Inflammation is a normal component of host defence; however, elevated unresolved chronic inflammation is a core perturbation in a range of chronic diseases and is an important determinant of the pathological impact of excess adiposity. Cell, animal and human epidemiological studies have identified a number of potential diet derived anti- and pro-inflammatory components, some of which have been discussed here; this topic has been dealt with more extensively elsewhere( , , ). Available human RCT evidence is more limited and sometimes conflicting or inconsistent, in part attributable to under-powered studies where inflammation was not specified as a primary study outcome. Furthermore, research tends to take a reductionist approach and examine the impact of individual dietary components in isolation, despite the identification of numerous potential diet-derived anti-inflammatory and inflammation-resolving bioactive compounds, with likely additive or synergistic effects. There is a need to take a more holistic approach and consider the impact of combinations of components of foods and dietary patterns, with a likely greater overall benefit than each single component might have on its own. Moreover, although it is evident that the inflammatory response is highly variable, a full understanding of the source of heterogeneity is distinctly lacking. More extensive profiling of participants in human studies and consideration of potential key variables such as age, sex, genotype and lifestyle factors in statistical models is needed in order to help understand the aetiology of the variation in both inflammation itself and in its response to dietary change. This approach will also allow for the identification of population subgroups that may particularly benefit from interventions that target inflammation.

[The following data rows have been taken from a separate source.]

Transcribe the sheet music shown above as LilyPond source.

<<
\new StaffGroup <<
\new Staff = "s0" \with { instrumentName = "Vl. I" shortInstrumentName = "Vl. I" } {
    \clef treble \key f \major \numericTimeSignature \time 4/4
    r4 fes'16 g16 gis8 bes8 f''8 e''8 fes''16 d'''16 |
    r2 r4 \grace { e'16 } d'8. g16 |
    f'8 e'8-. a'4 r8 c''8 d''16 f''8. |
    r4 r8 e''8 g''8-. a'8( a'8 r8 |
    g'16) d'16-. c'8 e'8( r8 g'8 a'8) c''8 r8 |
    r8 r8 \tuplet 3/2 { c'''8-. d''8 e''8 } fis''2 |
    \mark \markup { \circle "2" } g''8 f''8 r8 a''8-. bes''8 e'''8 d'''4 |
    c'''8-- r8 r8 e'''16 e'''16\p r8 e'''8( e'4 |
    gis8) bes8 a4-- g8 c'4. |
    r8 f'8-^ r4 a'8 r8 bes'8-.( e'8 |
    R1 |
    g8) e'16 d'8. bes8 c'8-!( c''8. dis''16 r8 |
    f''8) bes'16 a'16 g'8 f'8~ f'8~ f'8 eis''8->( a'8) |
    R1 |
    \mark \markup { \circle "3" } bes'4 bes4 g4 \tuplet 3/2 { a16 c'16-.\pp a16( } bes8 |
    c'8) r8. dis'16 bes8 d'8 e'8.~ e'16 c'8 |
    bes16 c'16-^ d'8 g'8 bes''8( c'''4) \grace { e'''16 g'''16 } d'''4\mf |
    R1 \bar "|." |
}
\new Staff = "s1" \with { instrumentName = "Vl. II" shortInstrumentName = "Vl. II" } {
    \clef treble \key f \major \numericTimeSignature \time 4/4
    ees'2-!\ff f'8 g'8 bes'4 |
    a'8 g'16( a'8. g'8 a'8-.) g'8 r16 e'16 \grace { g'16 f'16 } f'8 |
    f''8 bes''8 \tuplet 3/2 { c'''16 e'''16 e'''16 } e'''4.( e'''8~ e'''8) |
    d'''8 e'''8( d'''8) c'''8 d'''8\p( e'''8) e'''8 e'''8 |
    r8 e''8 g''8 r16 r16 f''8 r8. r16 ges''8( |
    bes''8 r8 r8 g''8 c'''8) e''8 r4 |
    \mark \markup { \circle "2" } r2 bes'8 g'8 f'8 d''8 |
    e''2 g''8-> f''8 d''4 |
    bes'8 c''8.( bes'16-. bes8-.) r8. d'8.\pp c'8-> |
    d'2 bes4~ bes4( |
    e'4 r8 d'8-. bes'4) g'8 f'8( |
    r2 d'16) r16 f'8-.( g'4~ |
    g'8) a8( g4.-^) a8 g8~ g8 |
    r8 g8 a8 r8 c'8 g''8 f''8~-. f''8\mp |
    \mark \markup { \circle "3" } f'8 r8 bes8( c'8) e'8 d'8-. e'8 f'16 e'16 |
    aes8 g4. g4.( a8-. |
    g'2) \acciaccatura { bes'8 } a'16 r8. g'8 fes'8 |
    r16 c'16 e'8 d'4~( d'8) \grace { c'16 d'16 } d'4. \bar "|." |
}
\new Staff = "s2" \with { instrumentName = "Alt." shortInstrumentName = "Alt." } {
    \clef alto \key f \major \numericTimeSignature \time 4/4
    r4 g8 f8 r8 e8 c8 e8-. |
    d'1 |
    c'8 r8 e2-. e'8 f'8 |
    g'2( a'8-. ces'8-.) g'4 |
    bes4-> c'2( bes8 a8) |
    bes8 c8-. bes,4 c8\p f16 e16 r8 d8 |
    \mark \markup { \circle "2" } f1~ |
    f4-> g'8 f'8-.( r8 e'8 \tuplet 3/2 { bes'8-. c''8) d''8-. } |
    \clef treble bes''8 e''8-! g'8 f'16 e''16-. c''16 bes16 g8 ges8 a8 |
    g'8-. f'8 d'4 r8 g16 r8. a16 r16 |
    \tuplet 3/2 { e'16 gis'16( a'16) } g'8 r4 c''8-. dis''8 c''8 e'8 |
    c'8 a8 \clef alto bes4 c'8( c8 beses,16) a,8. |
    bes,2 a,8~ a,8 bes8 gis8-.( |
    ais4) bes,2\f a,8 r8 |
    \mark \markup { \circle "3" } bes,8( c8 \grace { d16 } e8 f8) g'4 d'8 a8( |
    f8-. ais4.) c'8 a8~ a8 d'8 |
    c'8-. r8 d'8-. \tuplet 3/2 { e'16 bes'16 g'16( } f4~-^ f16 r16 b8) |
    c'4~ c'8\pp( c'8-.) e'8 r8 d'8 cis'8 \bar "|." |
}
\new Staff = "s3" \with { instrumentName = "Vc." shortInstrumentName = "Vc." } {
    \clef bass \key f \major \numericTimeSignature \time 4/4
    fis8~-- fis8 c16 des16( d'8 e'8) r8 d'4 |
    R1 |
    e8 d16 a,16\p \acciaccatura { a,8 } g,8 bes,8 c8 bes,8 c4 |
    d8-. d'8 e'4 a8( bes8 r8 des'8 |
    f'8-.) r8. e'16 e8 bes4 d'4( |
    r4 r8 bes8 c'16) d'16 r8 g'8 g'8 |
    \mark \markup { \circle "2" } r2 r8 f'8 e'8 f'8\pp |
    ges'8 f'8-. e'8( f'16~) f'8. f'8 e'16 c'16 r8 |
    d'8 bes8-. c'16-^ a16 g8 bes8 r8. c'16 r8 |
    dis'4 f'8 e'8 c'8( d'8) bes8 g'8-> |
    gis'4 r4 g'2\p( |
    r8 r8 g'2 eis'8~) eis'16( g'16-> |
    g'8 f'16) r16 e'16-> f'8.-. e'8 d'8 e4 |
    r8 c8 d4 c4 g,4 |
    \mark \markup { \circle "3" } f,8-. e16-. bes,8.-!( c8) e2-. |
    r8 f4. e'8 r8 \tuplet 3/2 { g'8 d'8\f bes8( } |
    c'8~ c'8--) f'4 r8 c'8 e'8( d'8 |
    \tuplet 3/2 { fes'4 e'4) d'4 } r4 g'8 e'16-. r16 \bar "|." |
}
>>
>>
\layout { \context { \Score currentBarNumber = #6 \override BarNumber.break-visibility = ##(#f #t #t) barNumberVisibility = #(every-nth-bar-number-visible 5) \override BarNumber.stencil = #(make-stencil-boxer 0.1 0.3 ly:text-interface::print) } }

Establishing and quantifying reliable, precise diet–inflammation–health associations is reliant on the availability of approved, standardised biomarkers with normative data for use in human observation studies and RCT. Biomarker research is a highly active area with significant advances to be expected in the coming years( ). Rather than rely on a limited number of generic markers common to both acute and low-grade chronic inflammation, future inflammation ‘testing’ is likely to involve quantifying clusters or signatures of markers with some tissue specificity. Such biomarkers should generally be measured in the challenged state( ), with the choice of the physiological stressor dependent on the tissue, and research question of interest. The biomarkers assessed are likely to include those already typically measured (cytokines, chemokines, soluble adhesion molecules, etc.), but are also likely to include tissue-specific markers and fingerprints based on gene expression profiles (e.g. in blood mononuclear cells), cell or plasma proteomics, and microRNA.

The research focus on the establishment of a robust diet–inflammation–health association is justifiable, considering the substantial role of low-grade inflammation in the pathology of numerous chronic diseases, thereby making it a key future preventative and therapeutic target.